Text data extracted from pages:
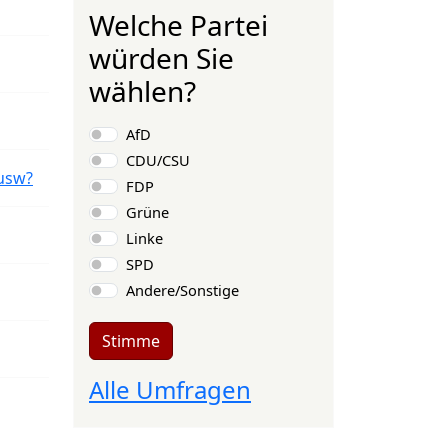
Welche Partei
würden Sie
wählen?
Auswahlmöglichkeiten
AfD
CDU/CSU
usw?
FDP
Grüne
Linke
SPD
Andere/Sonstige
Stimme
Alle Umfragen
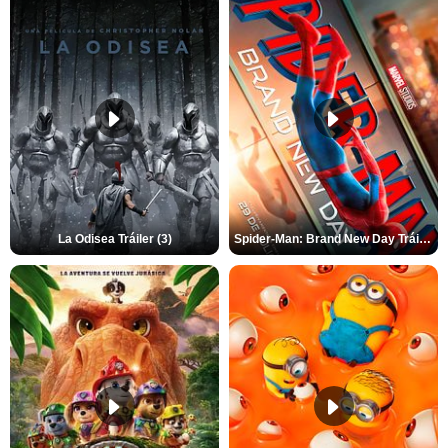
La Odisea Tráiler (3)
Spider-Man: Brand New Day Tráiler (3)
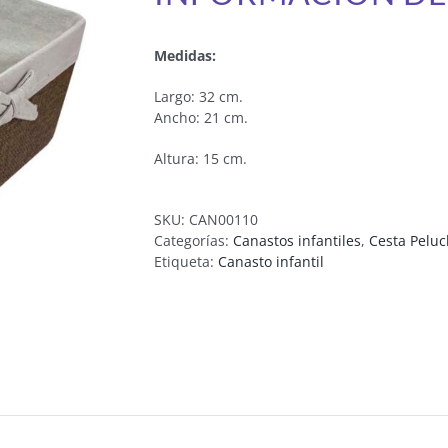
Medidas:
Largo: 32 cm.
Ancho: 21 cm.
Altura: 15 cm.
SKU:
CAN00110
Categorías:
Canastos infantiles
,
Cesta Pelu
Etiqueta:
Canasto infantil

Task to complete: Please repeat every line above word for word, leaving the pictures out of your answer.

Answer box:
Welche Partei
würden Sie
wählen?
Auswahlmöglichkeiten
AfD
CDU/CSU
usw?
FDP
Grüne
Linke
SPD
Andere/Sonstige
Stimme
Alle Umfragen
La Odisea Tráiler (3)
Spider-Man: Brand New Day Tráiler (3)
Medidas:
Largo: 32 cm.
Ancho: 21 cm.
Altura: 15 cm.
SKU:
CAN00110
Categorías:
Canastos infantiles
,
Cesta Pelu
Etiqueta:
Canasto infantil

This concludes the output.